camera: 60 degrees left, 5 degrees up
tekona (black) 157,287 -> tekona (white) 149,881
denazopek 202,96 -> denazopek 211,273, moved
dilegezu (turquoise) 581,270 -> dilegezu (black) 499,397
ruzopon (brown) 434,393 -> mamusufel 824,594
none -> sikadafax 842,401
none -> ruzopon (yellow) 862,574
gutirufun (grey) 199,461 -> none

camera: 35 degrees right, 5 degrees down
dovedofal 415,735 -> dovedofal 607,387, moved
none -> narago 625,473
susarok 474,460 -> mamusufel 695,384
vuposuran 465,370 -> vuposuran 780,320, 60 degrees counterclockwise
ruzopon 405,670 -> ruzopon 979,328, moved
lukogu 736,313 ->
——
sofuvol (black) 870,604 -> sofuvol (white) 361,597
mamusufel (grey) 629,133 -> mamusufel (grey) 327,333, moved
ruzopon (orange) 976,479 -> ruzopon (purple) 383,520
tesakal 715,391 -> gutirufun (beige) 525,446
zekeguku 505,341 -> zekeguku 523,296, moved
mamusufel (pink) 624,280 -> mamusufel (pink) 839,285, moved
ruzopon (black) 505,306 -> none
——
* **Aim of the task**
Among the records above, extract exactly the lines from the line with "camera: 60 degrees left, 5 degrees up" to the line with "lukogu 736,313 ->", both lines included, and leave out the rest.

* **Solution for this exercise**
camera: 60 degrees left, 5 degrees up
tekona (black) 157,287 -> tekona (white) 149,881
denazopek 202,96 -> denazopek 211,273, moved
dilegezu (turquoise) 581,270 -> dilegezu (black) 499,397
ruzopon (brown) 434,393 -> mamusufel 824,594
none -> sikadafax 842,401
none -> ruzopon (yellow) 862,574
gutirufun (grey) 199,461 -> none

camera: 35 degrees right, 5 degrees down
dovedofal 415,735 -> dovedofal 607,387, moved
none -> narago 625,473
susarok 474,460 -> mamusufel 695,384
vuposuran 465,370 -> vuposuran 780,320, 60 degrees counterclockwise
ruzopon 405,670 -> ruzopon 979,328, moved
lukogu 736,313 ->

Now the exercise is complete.